Late on the afternoon of Nina’s birthday, when I was on the point of setting out for the English Prospect, the Rat appeared. I had not seen him for several weeks; but there he was, stepping suddenly out of the shadows of my room, dirty and disreputable and cheerful. He had been, I perceived, drinking furniture polish.
“Good-evening,” I said sternly. “I told you not to come here when you were drunk.”
“I’m not drunk,” he said, offended, “only a little. It’s not much that you can get these days. I want some money, Barin.”
“I’ve none for you,” I answered.
“It’s only a little—God knows that I wouldn’t ask you for much, but I’m going to be very busy these next days, and it’s work that won’t bring pay quickly. There’ll be pay later, and then I will return it to you.”
“There’s nothing for you to-night,” I said.
He laughed. “You’re a fine man, Barin. A foreigner is fine—that’s where the poor Russian is unhappy. I love you, Barin, and I will look after you, and if, as you say, there isn’t any money here, one must pray to God and he will show one the way.”
“What’s this work you’re going to do?” I asked him.
“There’s going to be trouble the other side of the river in a day or two,” he answered, “and I’m going to help.”
“Help what?” I asked.
“Help the trouble,” he answered, smiling.
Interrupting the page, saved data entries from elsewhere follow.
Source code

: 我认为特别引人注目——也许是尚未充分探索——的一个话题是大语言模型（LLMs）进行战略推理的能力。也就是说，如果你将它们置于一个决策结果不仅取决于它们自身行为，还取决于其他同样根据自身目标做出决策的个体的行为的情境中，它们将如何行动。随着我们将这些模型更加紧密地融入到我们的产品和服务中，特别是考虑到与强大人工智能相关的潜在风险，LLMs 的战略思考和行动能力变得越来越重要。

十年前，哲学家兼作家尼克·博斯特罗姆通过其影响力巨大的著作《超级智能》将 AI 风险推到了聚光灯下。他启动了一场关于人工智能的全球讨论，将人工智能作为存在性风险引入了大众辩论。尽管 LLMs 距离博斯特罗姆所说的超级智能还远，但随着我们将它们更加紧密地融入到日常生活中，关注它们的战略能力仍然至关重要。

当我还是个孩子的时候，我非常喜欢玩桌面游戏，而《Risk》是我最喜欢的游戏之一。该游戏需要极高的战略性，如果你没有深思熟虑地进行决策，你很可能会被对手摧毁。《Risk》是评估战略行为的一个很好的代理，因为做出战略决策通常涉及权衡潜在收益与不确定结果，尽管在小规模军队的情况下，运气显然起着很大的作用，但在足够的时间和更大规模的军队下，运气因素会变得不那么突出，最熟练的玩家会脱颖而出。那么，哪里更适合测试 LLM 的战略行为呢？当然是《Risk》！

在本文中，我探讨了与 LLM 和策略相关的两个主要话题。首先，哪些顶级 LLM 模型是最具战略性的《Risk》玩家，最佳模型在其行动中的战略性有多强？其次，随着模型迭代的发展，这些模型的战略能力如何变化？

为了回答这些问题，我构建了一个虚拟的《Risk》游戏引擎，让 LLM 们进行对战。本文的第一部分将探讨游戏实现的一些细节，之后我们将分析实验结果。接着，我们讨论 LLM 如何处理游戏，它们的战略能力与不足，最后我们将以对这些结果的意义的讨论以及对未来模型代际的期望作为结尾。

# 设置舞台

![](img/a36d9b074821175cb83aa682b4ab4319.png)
“Behave like a blackguard, in fact.”
“Ah, blackguard, Barin!” he protested, using a Russian word that is worse than blackguard. “Why these names?... I’m not a good man, God have mercy on my soul, but then I pretend nothing. I am what you see.... If there’s going to be trouble in the town I may as well be there. Why not I as well as another? And it is to your advantage, Barin, that I should be.”
“Why to my advantage?” I asked him.
“Because I am your friend, and we’ll protect you,” he answered.
“I wouldn’t trust you a yard,” I told him.
“Well, perhaps you’re right,” he said. “We are as God made us—I am no better than the rest.”
“No, indeed you’re not,” I answered him. “Why do you think there’ll be trouble?”
“I know.... Perhaps a lot of trouble, perhaps only a little. But it will be a fine time for those of us who have nothing to lose.... So you have no money for me?”
“A mere rouble or so?”
“Well, I must be off.... I am your friend. Don’t forget,” and he was gone.
It had been arranged that Nina and Vera, Lawrence and Bohun and I should meet outside the Giniselli at five minutes to eight. I left my little silver box at the flat, paid some other calls, and just as eight o’clock was striking arrived outside the Giniselli. This is Petrograd’s apology for a music-hall—in other words, it is nothing but the good old-fashioned circus.